### [RECORDED INFORMATION]
########

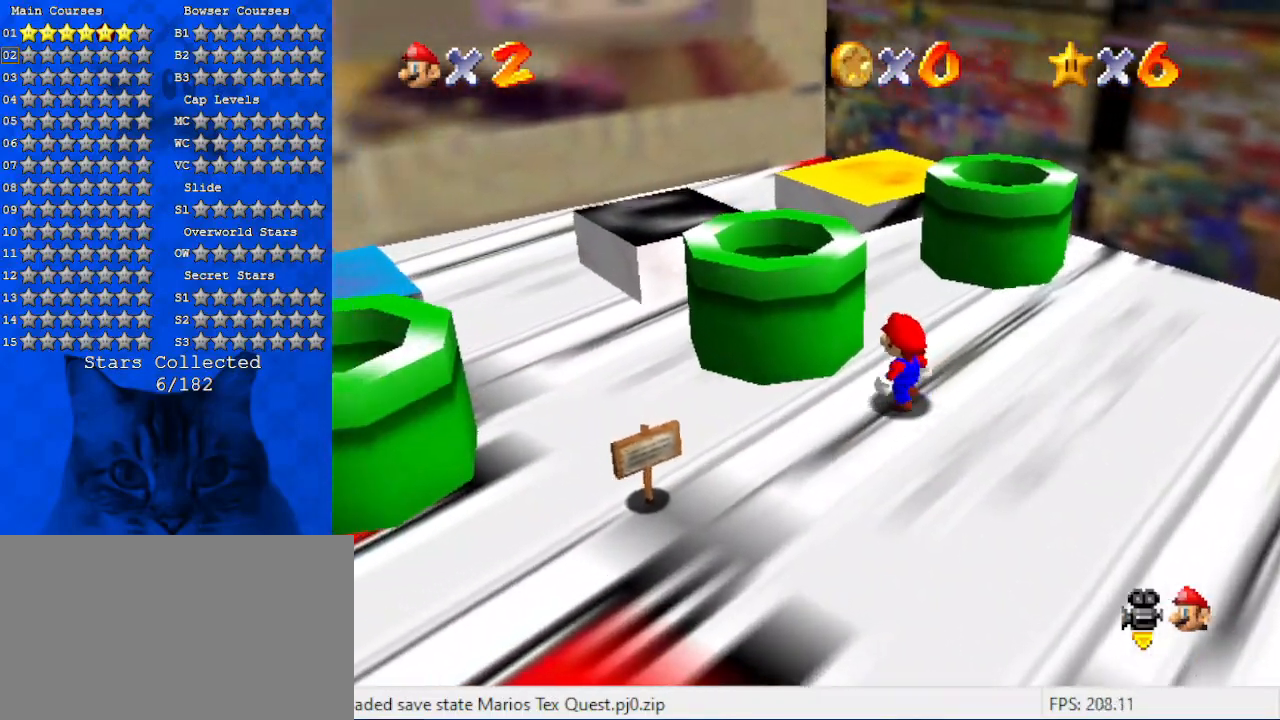
{"keys": [], "events": [[267, "left", "up"], [267, "up", "up"], [334, "shift", "down"], [367, "shift", "up"]]}
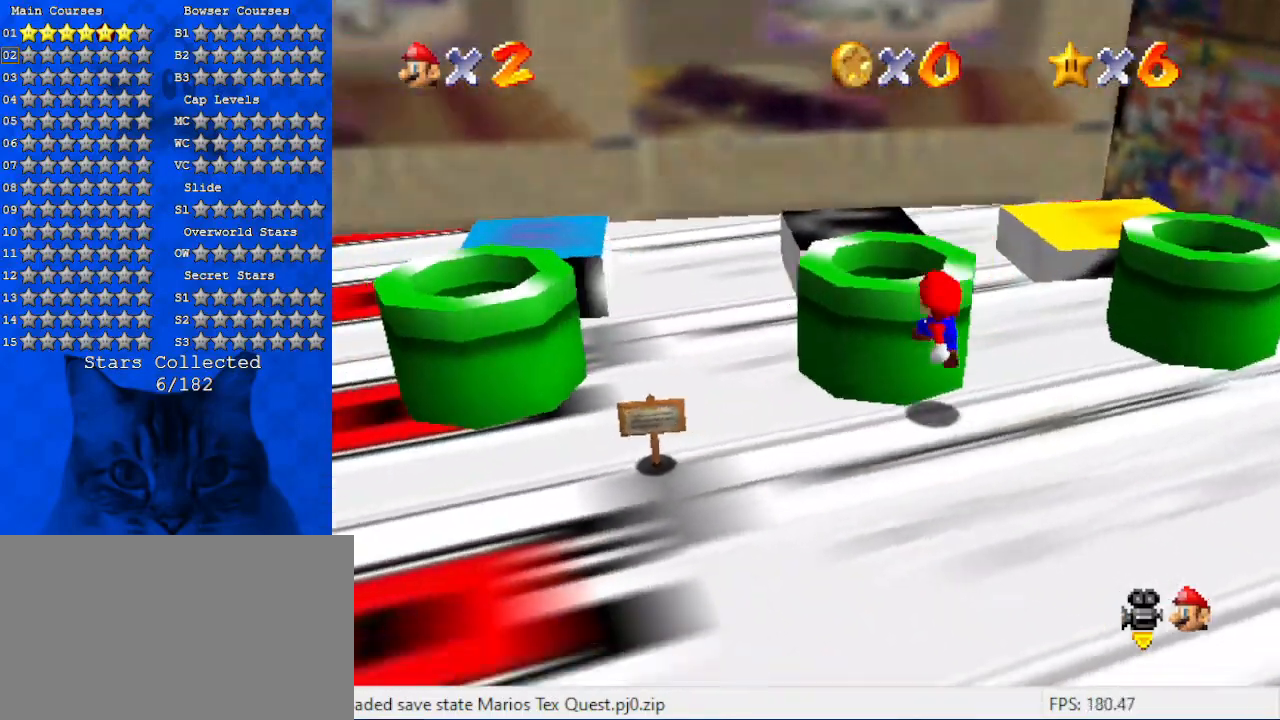
{"keys": [], "events": [[200, "shift", "down"], [400, "shift", "up"]]}
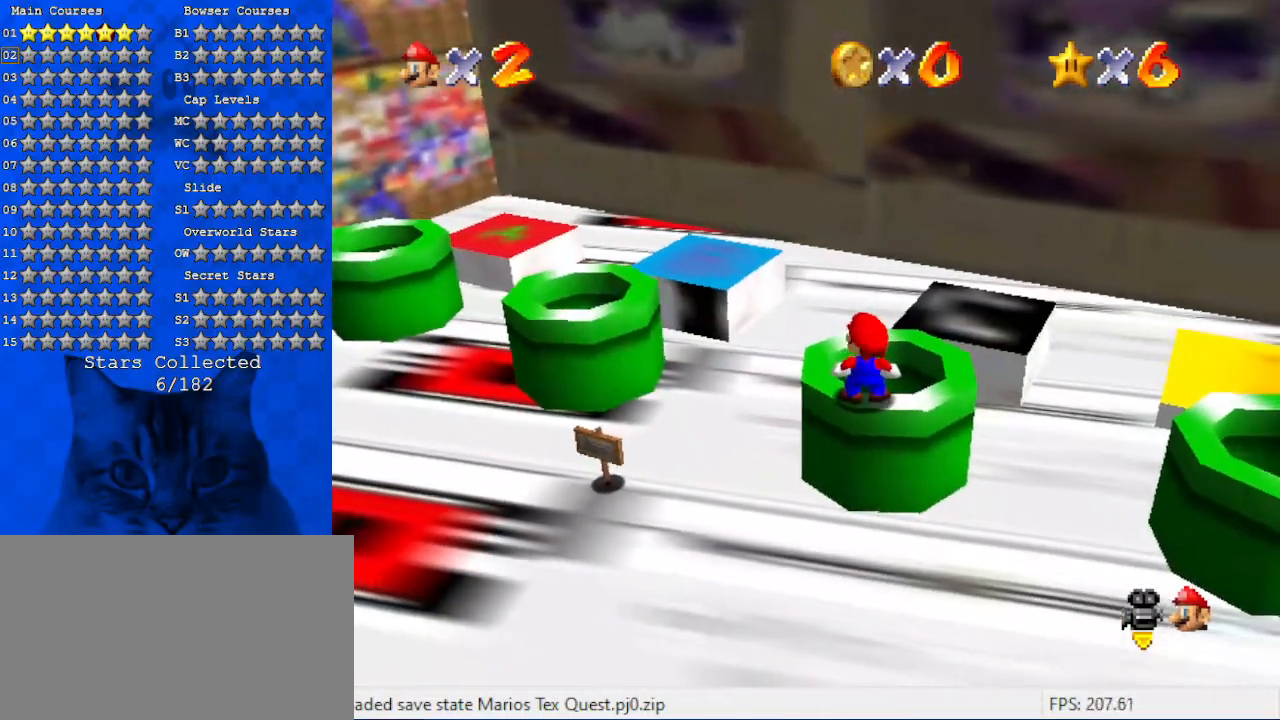
{"keys": ["ctrl", "shift"], "events": [[400, "shift", "down"], [467, "ctrl", "down"]]}
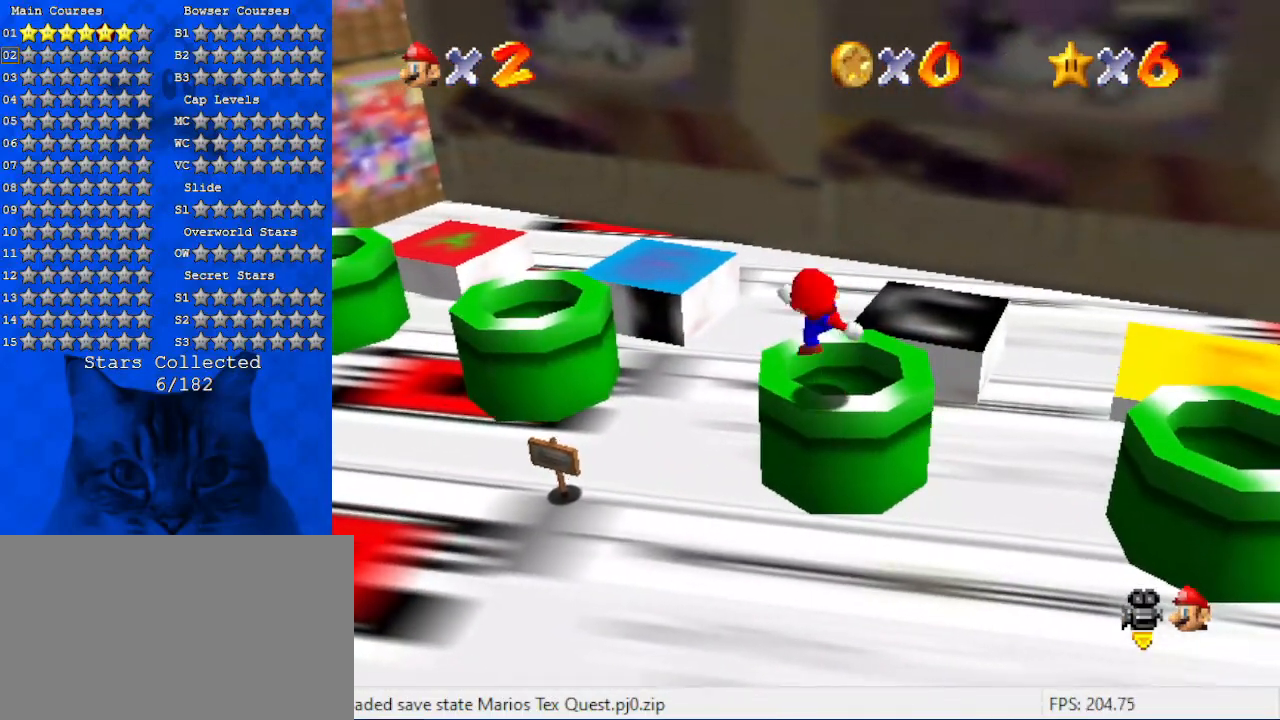
{"keys": [], "events": [[100, "ctrl", "up"], [100, "right", "down"], [100, "shift", "up"], [100, "up", "down"], [200, "right", "up"], [267, "up", "up"]]}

########

### [DESCRIPTION OF THE TASK]
Please copy the lines above exactly as written, apart from any pictures.

### [RESULT FOR THIS TASK]
{"keys": [], "events": [[267, "left", "up"], [267, "up", "up"], [334, "shift", "down"], [367, "shift", "up"]]}
{"keys": [], "events": [[200, "shift", "down"], [400, "shift", "up"]]}
{"keys": ["ctrl", "shift"], "events": [[400, "shift", "down"], [467, "ctrl", "down"]]}
{"keys": [], "events": [[100, "ctrl", "up"], [100, "right", "down"], [100, "shift", "up"], [100, "up", "down"], [200, "right", "up"], [267, "up", "up"]]}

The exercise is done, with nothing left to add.